Assigned task
Below this line is a set of entries; quote exactly the lines from the line that contains "kalıcıdır. Çünkü etkili bir büyüdür. Büyünün" to the line that contains "edilirse etkisi daha fazla sürmeden etkisini", both lines included.

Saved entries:
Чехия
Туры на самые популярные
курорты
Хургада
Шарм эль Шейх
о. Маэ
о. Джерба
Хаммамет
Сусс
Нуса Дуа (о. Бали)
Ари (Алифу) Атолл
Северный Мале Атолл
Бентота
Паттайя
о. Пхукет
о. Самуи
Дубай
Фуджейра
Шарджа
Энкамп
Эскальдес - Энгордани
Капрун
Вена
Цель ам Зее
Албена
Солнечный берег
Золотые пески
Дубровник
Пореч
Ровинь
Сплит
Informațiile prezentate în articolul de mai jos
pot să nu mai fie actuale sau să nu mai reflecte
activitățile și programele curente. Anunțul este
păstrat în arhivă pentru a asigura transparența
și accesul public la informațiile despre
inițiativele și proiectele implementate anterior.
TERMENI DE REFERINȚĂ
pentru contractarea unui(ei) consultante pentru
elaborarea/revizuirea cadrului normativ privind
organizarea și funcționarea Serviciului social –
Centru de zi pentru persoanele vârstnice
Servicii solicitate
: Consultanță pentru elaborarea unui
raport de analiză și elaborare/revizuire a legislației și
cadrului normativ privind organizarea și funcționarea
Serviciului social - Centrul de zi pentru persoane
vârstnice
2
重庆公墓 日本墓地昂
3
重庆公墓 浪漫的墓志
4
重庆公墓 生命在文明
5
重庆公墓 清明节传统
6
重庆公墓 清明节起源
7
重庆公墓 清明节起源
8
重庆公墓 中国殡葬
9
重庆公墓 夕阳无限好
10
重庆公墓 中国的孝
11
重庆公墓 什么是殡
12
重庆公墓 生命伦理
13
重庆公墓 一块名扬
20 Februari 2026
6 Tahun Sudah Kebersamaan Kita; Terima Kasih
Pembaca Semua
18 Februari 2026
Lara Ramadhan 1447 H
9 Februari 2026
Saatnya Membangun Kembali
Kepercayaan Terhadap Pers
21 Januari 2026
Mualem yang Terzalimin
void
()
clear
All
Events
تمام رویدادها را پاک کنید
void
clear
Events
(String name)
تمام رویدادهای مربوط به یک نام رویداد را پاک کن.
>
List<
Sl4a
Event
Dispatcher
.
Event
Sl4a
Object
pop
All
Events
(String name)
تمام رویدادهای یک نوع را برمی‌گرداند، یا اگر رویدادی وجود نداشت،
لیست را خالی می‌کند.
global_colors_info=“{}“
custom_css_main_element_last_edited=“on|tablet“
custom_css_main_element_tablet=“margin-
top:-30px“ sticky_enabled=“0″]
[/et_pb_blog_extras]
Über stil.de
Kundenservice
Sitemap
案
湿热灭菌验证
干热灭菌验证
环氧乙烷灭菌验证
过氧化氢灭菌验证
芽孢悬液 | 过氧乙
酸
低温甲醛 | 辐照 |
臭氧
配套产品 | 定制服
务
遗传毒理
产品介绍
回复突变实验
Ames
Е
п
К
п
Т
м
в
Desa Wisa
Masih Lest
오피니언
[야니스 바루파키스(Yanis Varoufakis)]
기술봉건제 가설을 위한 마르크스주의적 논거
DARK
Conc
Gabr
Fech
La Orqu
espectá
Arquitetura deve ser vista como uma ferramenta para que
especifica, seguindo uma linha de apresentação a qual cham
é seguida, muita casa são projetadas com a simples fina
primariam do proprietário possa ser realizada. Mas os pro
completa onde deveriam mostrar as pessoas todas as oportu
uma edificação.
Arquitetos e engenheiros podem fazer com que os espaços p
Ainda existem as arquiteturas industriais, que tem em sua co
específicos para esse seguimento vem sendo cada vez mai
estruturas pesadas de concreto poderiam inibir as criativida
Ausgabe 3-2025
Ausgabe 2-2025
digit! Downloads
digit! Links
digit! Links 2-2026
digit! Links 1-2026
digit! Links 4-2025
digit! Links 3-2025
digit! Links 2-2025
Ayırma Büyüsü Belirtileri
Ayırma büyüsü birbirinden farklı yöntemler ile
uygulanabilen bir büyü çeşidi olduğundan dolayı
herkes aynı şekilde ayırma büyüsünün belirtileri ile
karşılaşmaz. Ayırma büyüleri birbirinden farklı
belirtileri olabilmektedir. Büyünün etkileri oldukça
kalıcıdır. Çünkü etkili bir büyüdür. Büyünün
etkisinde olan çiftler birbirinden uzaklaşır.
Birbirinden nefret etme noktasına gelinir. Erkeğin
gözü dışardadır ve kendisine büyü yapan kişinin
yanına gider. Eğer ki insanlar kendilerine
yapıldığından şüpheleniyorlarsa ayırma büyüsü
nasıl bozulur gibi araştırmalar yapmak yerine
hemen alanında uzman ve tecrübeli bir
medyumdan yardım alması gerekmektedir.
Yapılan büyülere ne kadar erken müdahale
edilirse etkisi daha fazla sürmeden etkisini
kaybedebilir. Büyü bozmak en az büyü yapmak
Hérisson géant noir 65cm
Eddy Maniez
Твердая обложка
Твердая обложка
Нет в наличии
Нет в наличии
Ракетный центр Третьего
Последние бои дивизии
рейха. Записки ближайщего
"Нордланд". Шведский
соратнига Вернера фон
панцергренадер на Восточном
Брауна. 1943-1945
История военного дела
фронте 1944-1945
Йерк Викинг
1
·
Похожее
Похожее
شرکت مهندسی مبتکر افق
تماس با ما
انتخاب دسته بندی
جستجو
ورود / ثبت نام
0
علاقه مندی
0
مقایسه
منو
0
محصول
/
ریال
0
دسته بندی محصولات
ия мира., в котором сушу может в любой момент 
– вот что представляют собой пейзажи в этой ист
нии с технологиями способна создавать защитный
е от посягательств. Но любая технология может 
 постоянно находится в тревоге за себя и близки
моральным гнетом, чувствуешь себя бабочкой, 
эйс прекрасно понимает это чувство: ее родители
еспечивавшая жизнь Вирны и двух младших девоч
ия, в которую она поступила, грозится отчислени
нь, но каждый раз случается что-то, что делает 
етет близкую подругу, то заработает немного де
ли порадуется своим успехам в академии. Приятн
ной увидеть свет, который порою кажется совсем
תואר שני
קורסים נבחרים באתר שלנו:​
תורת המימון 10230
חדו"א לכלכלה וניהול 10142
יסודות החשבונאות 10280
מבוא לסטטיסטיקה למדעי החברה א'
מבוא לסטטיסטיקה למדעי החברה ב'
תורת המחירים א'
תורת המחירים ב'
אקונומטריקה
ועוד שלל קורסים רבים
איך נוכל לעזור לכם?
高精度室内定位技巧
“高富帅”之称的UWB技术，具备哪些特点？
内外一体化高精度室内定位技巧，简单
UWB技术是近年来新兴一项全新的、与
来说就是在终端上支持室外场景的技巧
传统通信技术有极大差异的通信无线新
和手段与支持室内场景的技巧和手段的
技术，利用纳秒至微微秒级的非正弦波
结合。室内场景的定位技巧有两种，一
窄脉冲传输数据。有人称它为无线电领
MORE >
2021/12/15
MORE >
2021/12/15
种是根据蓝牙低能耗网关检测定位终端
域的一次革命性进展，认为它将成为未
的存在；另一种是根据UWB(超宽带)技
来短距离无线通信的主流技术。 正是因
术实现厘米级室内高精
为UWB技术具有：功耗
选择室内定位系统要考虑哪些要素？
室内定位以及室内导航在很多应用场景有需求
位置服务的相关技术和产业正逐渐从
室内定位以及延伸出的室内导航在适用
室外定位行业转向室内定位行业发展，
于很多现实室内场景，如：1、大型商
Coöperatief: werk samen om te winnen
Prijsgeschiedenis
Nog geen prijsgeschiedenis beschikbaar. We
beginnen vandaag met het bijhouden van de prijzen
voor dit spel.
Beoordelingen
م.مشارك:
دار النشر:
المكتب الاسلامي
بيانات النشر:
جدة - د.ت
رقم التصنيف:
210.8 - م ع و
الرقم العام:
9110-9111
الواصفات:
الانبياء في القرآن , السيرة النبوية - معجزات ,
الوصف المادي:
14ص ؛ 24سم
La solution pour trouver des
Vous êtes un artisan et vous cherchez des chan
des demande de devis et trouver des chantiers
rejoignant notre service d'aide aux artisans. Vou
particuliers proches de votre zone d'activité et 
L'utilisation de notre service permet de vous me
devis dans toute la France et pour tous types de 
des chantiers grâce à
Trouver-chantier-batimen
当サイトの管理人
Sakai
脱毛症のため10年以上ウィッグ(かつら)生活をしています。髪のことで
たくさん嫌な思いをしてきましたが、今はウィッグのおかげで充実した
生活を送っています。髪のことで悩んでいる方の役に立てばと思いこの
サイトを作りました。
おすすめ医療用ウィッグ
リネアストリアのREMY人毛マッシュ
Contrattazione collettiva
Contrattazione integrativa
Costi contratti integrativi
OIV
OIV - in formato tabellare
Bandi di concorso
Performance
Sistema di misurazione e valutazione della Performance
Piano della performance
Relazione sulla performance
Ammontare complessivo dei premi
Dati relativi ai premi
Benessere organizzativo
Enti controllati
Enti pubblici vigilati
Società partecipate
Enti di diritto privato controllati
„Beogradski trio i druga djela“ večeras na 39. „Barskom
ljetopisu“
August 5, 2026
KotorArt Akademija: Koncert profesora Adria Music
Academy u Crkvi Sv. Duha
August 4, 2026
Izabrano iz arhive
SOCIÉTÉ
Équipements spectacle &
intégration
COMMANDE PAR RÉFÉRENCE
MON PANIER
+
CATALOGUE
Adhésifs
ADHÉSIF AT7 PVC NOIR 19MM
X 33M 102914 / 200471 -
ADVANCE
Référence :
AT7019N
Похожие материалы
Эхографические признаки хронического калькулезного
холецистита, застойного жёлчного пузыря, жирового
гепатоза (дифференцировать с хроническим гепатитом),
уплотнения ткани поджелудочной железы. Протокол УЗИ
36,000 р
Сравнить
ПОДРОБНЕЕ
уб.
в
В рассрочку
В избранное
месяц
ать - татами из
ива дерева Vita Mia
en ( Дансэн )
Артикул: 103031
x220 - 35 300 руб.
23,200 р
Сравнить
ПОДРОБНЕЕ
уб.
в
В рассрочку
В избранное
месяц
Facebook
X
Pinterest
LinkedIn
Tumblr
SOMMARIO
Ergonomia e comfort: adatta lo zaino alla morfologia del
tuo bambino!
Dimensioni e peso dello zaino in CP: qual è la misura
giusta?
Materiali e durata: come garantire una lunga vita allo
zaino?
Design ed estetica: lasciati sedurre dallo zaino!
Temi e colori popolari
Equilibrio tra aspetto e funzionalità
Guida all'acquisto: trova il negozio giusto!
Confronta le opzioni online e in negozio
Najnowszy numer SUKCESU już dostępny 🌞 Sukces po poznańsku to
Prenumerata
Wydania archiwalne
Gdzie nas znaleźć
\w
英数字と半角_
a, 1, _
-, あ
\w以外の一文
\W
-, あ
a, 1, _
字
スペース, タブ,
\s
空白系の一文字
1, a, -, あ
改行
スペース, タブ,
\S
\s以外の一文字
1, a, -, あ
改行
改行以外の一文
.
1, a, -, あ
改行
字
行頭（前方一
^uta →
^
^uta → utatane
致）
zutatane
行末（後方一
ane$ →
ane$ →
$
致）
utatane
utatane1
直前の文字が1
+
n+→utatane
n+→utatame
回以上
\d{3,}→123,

The completed task
kalıcıdır. Çünkü etkili bir büyüdür. Büyünün
etkisinde olan çiftler birbirinden uzaklaşır.
Birbirinden nefret etme noktasına gelinir. Erkeğin
gözü dışardadır ve kendisine büyü yapan kişinin
yanına gider. Eğer ki insanlar kendilerine
yapıldığından şüpheleniyorlarsa ayırma büyüsü
nasıl bozulur gibi araştırmalar yapmak yerine
hemen alanında uzman ve tecrübeli bir
medyumdan yardım alması gerekmektedir.
Yapılan büyülere ne kadar erken müdahale
edilirse etkisi daha fazla sürmeden etkisini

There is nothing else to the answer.